> WORK INSTRUCTIONS
1/ Reproduce the consulting agreement from "2.3 Upon learning" up to and including "all members present.".
2/ According to the consulting agreement, how long does the term run before it ends, unless ended earlier?

2. No Conflicting Obligation; Publication.

 

  2.1 The Consultant hereby certifies that the Consultant’s performance of all of the terms of this Agreement and the Services will not breach or conflict with any agreement to keep the proprietary information of another entity in confidence.
     
  2.2 The Consultant certifies that the Consultant has not and will not enter into any agreement either written or oral, in conflict with this Agreement. Absent a conflict of interest, the Consultant is free to provide services to any other entity during the performance of this Agreement.
     
  2.3 Upon learning that the Company is considering entering into a contract or transaction with an enterprise in which the Consultant has a direct or indirect interest, whether individually or as a director, officer, employee, agent or equity owner thereof, the Consultant shall immediately notify the Company of the material facts of his interest in such enterprise. Such notice shall be in writing and given to the Company at the address set forth below unless the Consultant first learns of such contract or transaction at a meeting of the Board or with members of management, in which case such notice shall be given orally at such meeting to all members present.

 

 
 

 

3. Independent Contractor.

 

The Company and the Consultant agree that the Consultant is an independent contractor and not an agent or employee of the Company. The Company will not make deductions from the Consultant’s fees for taxes; therefore, the payment of any taxes related to the Consultant’s provision of Services under this Agreement shall be the sole responsibility of the Consultant.

 

4. Term And Termination.

 

Unless earlier terminated by the parties, the term of this Agreement shall commence on the Effective Date and shall terminate at the end of ten (10) months, subject to renewal upon the mutual written consent of both parties.

 

5. Effect Of Termination.

 

Upon the expiration or termination of this Agreement, each party shall be released from all obligations and liabilities to the other occurring or arising after the date of such expiration or termination, except that expiration or termination of this Agreement shall not relieve the Consultant from any liability arising from any breach of this Agreement.

 

6. Compliance with Securities Laws

 

The Consultant acknowledges and understands that the purchase and sale of securities on the basis of material nonpublic information, commonly referred to as “inside information”, or the selective disclosure of inside information to others who may trade, is prohibited by law. The Consultant agrees to comply with all applicable securities laws and regulations and without limitation, the Consultant will not use any inside information gained through the Consultant’s relationship with the Company to trade in the securities of the Company or any other company to which the inside information may apply.

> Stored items
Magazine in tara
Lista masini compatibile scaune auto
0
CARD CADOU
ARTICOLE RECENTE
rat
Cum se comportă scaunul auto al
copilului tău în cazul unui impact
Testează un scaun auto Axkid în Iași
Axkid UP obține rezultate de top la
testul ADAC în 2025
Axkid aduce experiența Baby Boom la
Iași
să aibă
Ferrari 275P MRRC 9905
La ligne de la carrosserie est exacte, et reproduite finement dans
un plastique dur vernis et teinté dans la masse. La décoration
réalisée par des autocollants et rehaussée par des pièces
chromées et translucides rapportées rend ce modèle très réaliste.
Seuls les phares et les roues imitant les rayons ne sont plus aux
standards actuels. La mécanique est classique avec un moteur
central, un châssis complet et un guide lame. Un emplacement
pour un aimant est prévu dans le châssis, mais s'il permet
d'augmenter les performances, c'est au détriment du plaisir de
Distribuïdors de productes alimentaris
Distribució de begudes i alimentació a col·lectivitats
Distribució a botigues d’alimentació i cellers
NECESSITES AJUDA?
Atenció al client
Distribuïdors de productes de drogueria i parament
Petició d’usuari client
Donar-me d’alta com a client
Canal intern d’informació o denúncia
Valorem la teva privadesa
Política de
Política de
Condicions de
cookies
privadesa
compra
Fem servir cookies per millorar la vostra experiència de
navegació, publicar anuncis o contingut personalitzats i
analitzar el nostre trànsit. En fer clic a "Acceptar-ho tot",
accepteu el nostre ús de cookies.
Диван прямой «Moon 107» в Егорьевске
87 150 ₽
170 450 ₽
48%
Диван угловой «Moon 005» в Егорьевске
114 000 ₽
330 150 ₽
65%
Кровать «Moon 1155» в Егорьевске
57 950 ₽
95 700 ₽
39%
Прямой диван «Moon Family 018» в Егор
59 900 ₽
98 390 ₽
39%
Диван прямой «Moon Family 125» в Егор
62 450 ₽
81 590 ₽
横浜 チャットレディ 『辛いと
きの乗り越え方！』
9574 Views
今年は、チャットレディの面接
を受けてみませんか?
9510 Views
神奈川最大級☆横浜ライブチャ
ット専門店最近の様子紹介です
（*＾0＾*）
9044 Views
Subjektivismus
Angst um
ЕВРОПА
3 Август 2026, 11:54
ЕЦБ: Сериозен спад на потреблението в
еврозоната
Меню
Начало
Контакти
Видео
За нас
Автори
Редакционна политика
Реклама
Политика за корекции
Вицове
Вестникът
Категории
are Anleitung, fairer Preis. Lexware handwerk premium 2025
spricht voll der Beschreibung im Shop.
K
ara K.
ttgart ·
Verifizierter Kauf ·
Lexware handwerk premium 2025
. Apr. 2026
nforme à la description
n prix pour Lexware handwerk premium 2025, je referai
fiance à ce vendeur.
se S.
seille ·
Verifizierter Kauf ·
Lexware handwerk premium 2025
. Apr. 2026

> OUTPUTS FOR THE TASKS
1/
2.3 Upon learning that the Company is considering entering into a contract or transaction with an enterprise in which the Consultant has a direct or indirect interest, whether individually or as a director, officer, employee, agent or equity owner thereof, the Consultant shall immediately notify the Company of the material facts of his interest in such enterprise. Such notice shall be in writing and given to the Company at the address set forth below unless the Consultant first learns of such contract or transaction at a meeting of the Board or with members of management, in which case such notice shall be given orally at such meeting to all members present.

2/ Ten (10) months.